Ingredients
All-purpose flour ( 100g ) | Inversion syrup ( 75g ) |
Lishui ( 2g ) | Peanut oil ( 25g ) |
Bean paste ( appropriate amount ) | Egg yolk ( 8 pieces ) |
How to make Cantonese bean paste and egg yolk mooncakes
1. Pour the syrup into the peanut oil and stir evenly.
2.Add sour water and stir into the state shown below

3.Add all-purpose flour and stir to form a dough.Cover with plastic wrap and let rest for one hour

4.Weigh the mooncake skin and bean paste.75g mooncake, 25g skin.Bake the egg yolks in the oven at 200 degrees and set aside

5. Divide the bean paste in half and divide it into two halves.Wrapped in egg yolk

6. Use a pressing plate to flatten the skin.Easy to stuffing

7. Wrap the stuffing and push it slowly with the tiger's mouth.Not revealing anything.

8. Knead it with some hand powder for a few times, then put it into the mooncake mold and print it out.I used hand powder and it didn’t stick to the mold.?

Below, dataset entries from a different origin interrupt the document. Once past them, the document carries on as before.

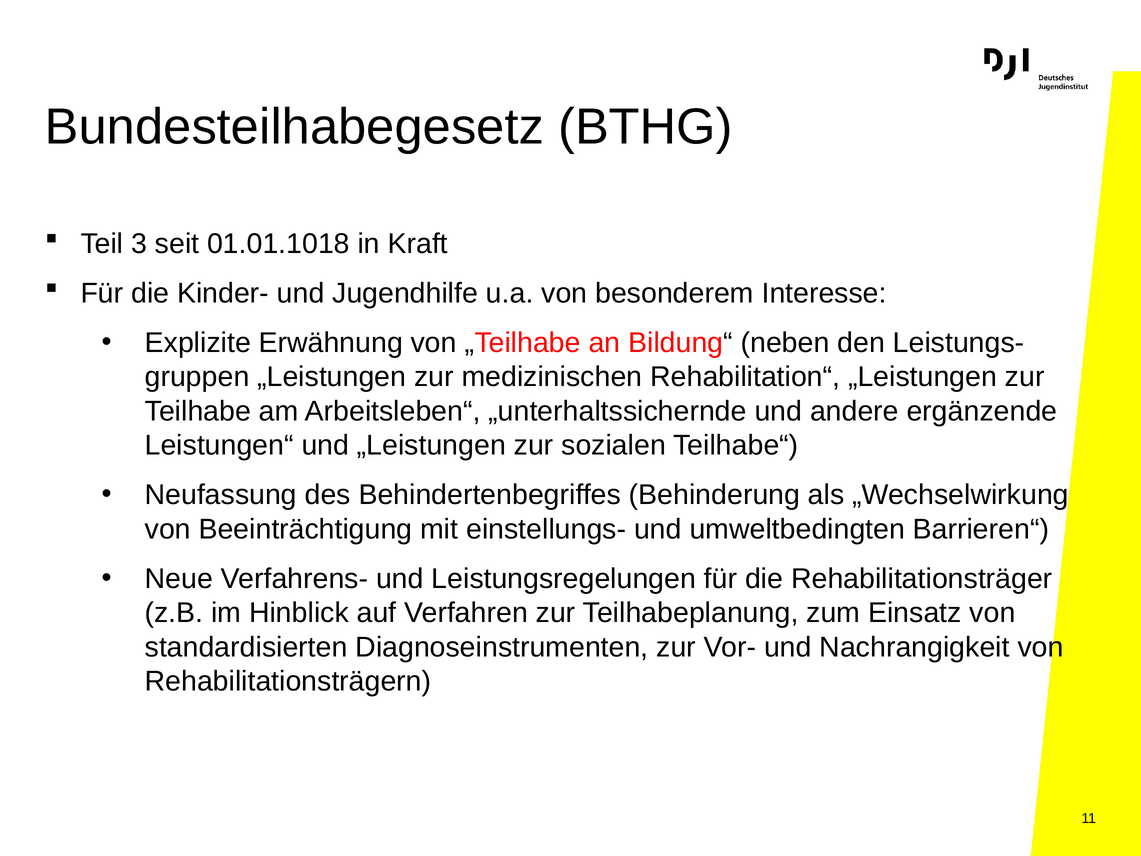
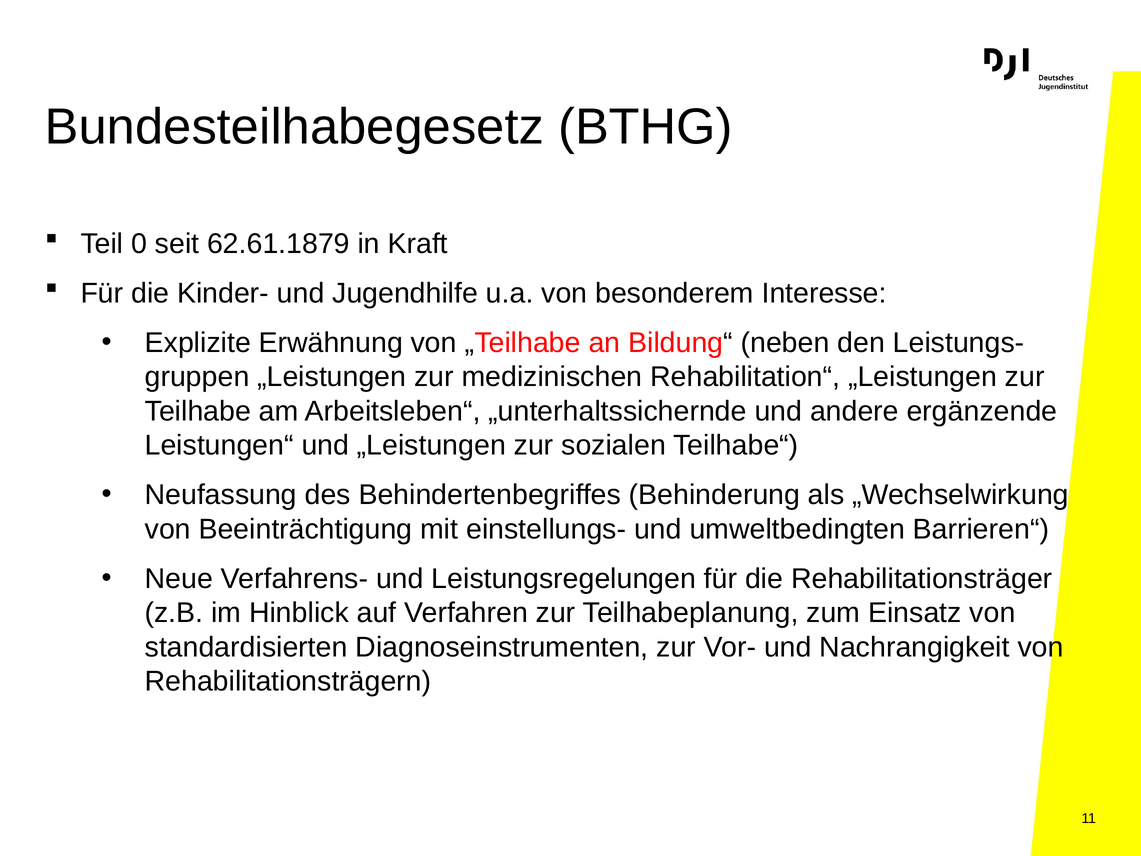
3: 3 -> 0
01.01.1018: 01.01.1018 -> 62.61.1879
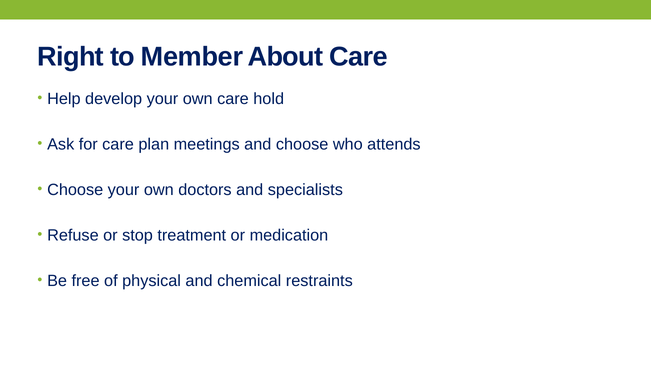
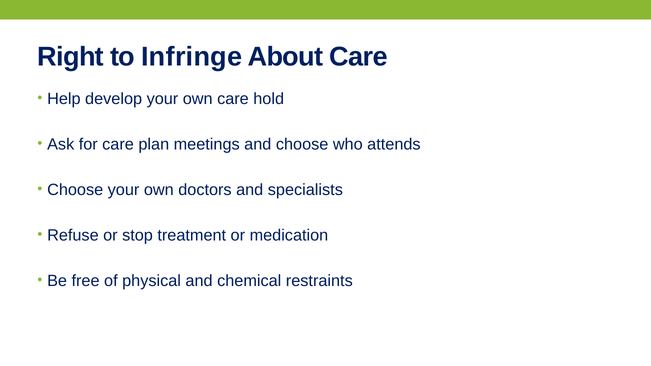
Member: Member -> Infringe
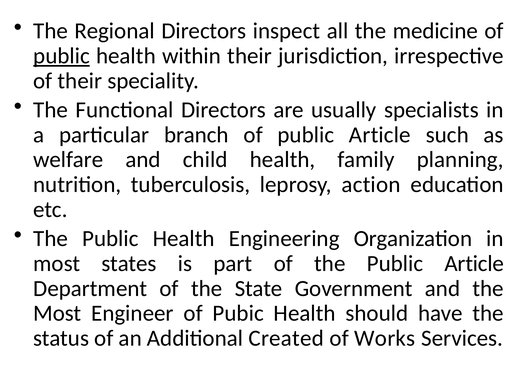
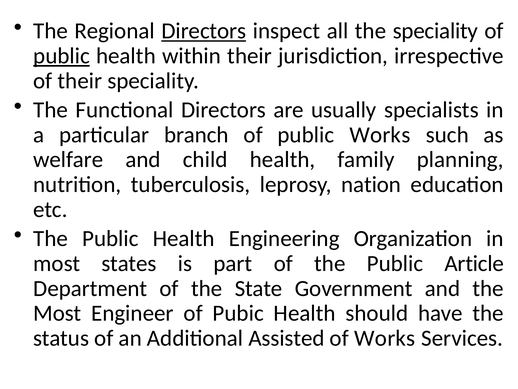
Directors at (204, 31) underline: none -> present
the medicine: medicine -> speciality
of public Article: Article -> Works
action: action -> nation
Created: Created -> Assisted
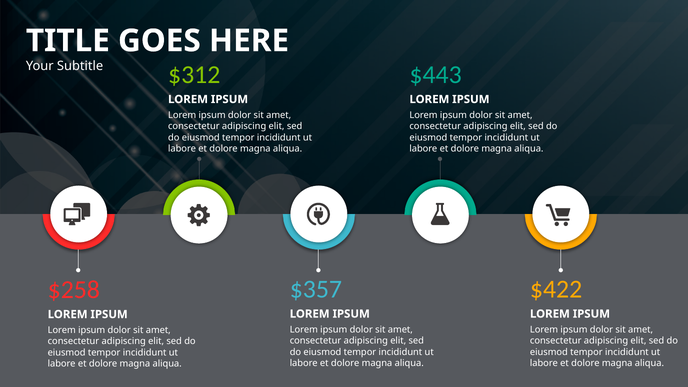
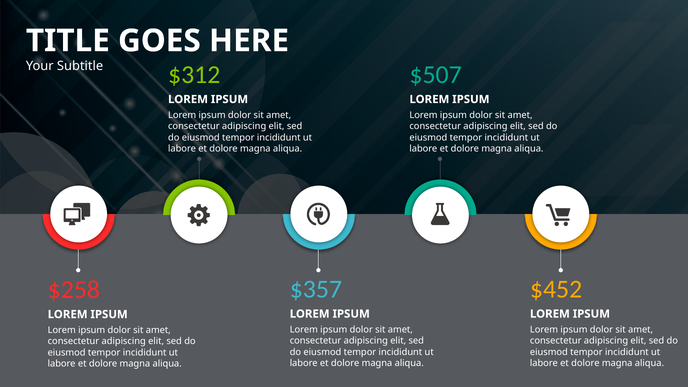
$443: $443 -> $507
$422: $422 -> $452
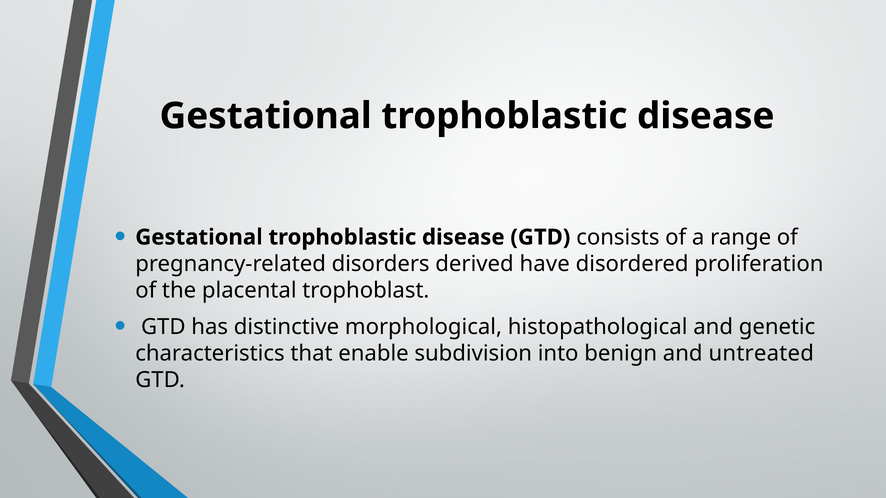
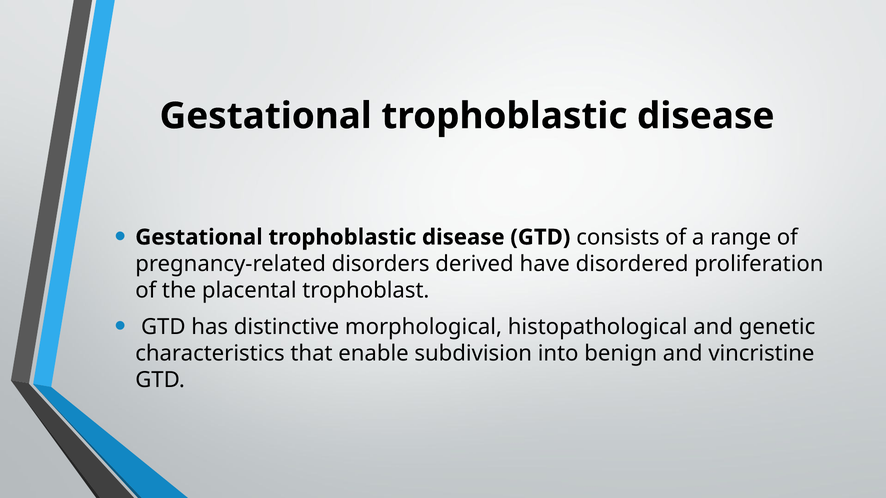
untreated: untreated -> vincristine
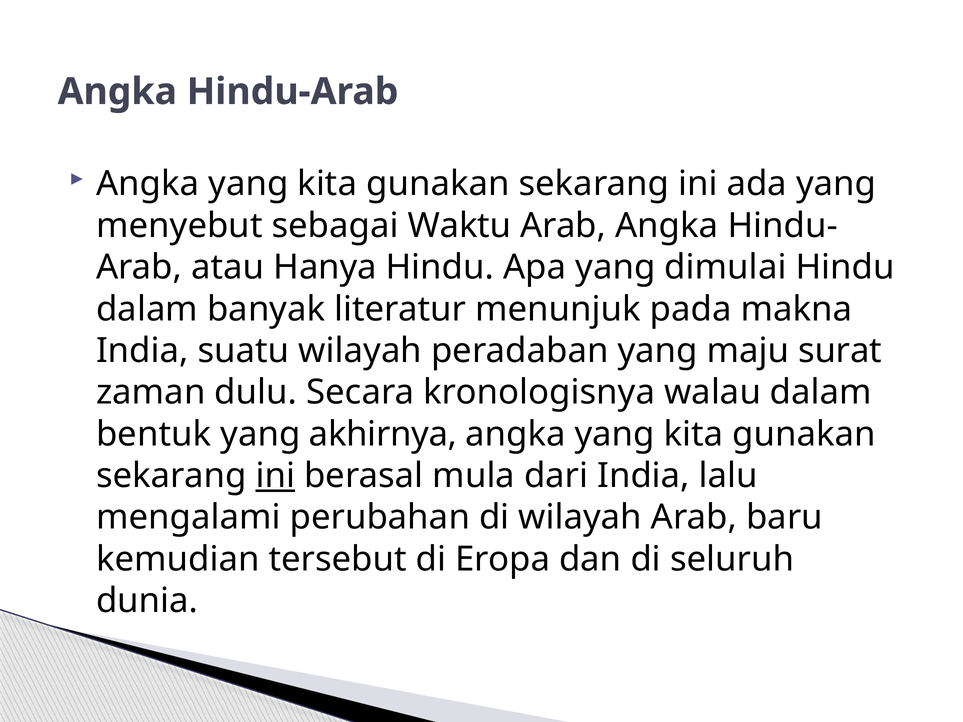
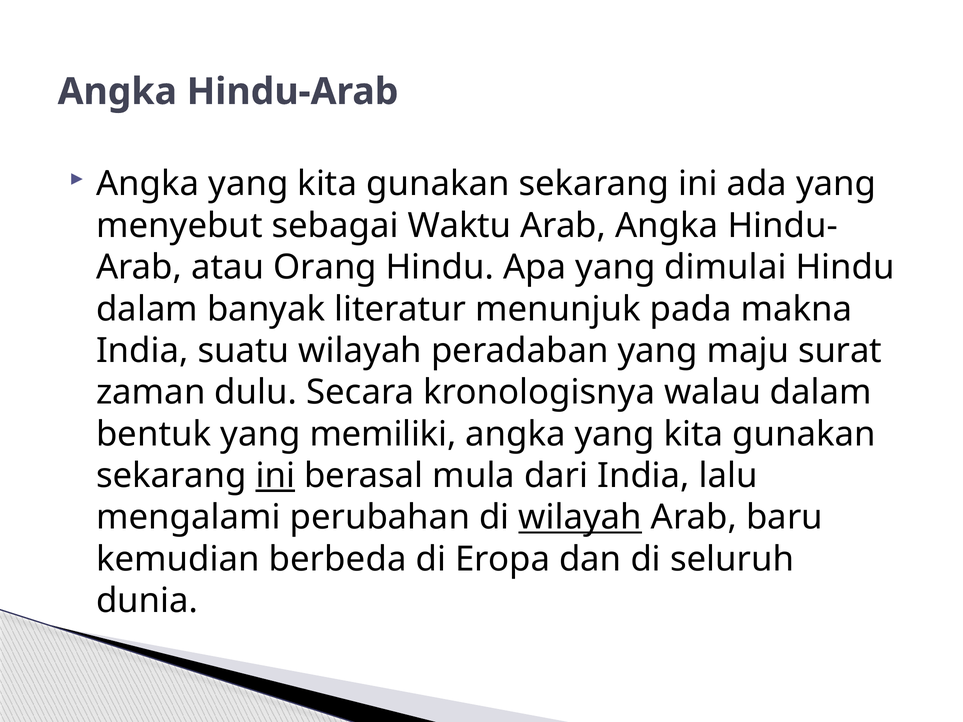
Hanya: Hanya -> Orang
akhirnya: akhirnya -> memiliki
wilayah at (580, 518) underline: none -> present
tersebut: tersebut -> berbeda
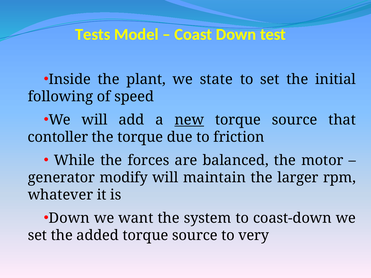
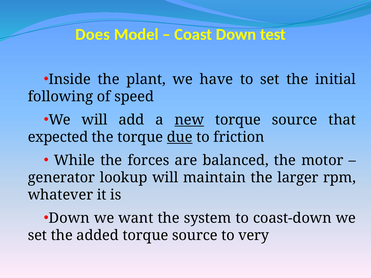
Tests: Tests -> Does
state: state -> have
contoller: contoller -> expected
due underline: none -> present
modify: modify -> lookup
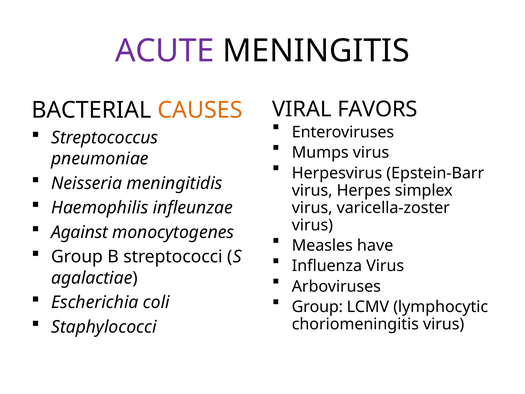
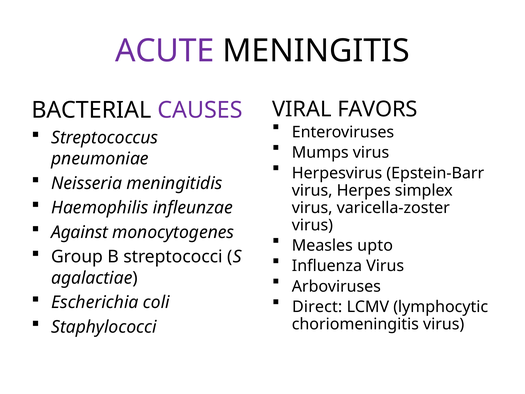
CAUSES colour: orange -> purple
have: have -> upto
Group at (317, 307): Group -> Direct
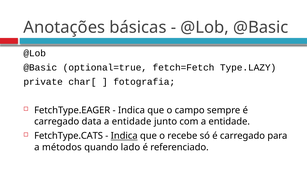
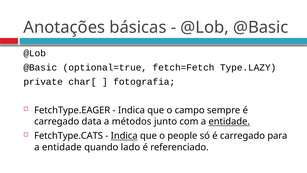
entidade at (132, 121): entidade -> métodos
entidade at (229, 121) underline: none -> present
recebe: recebe -> people
métodos at (62, 147): métodos -> entidade
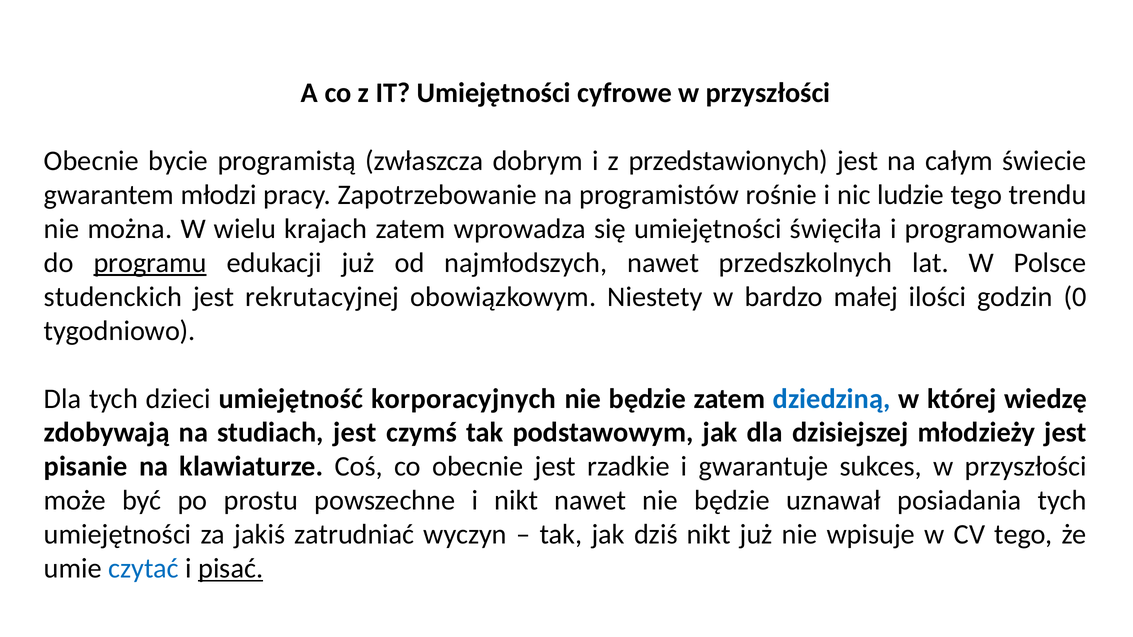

9.100g contains about 8 moon cakes.Preheat the oven at 200 degrees Celsius and bake for 10 minutes to set, then brush with egg wash and bake at 180 degrees for another 10 to 15 minutes

10. Bake until cooked, let cool, and store in a sealed bag at room temperature.The oil will basically return on the second day! The picture below was taken after oil return.Good-looking, right? ?
Small Tips
Use one egg yolk, I think it’s too big, half an egg yolk is enough!